== Activity ==
In the forum post about the Three Tenors, which singer is named as Pavarotti's only rival for being overrated?

== Document text ==
_ _ _
# Three tenors?



## godzillaviolist (Jan 21, 2005)

hello,
Someone in another forum said:

>Do you mean Carreras, Domingo and Pavarotti? They are the greatest living tenors,

Okay, this is going to sound harsh but; says who? For one thing they are all getting quite old now, especially Pavarotti. They are _the most popular_ tenors undoubtedly, but that is by no means an indication of their talents. Also they don't really represent the variety of tenors out there. They consist of two spinto tenors and a spinto turned dramatic. There is no lyric tenor; the most important in terms of repetoire.
Also the person said;

>BTW, I adore the Three Tenors! Their voices, especially Luciano's, send chills down my >spine... but they can be discussed in the vocal music section!

My opinion on the tenors:

Carreras: Mediochre. He is a decent tenor, but not a great one.

Domingo: This tenor arguably has the best voice of the three. Great in his time, he is aging now and looking rather sad trying to portray twenty year olds ( and not sounding great either ). Also he never had the high notes. He was a great tenor- but not now.

Pavarotti: This man is perhaps the most over rated singer in history ( Callas is his only rival in this regard ). He started out as an okay lyric tenor, but he couldn't resist taking heavy parts- his voice went down the gutter. I thought he was okay at first, but after hearing truly lyric singing- tenors like Tito Schipa come to mind -Pavarotti sounded like a screaming meatball. Whats worse, the younger generation of tenors has copied him, both in weight and style. The lyric tenor voice has truly vanished outside of early music, and even there pseudo-Pavarotti's appear. This vocal tradgedy must be addressed, but it won't ever be solved until lyric singers learn not to be tempted by dramatic roles.
_ _ _
== Source material ==
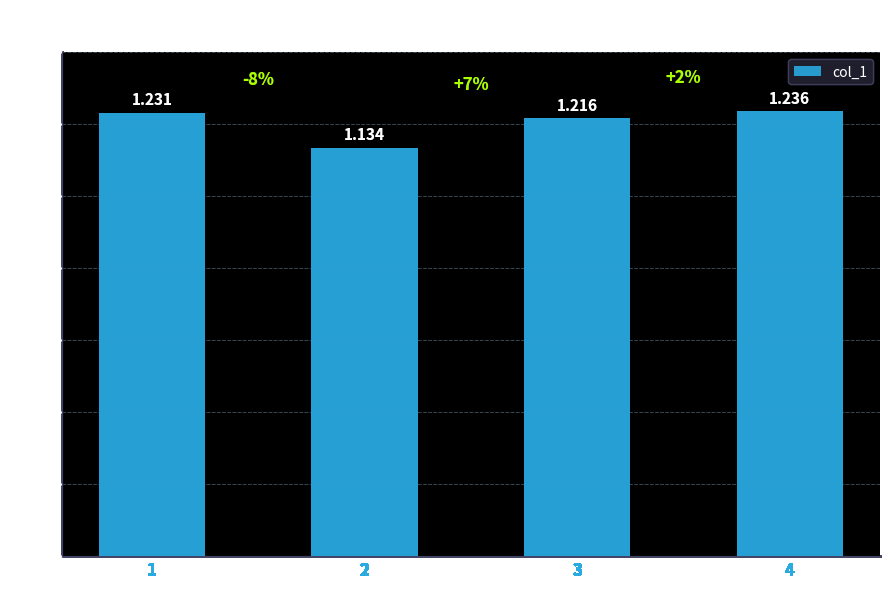

What value does the data have at 4?

1.2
_ _ _
== Finished task ==
Callas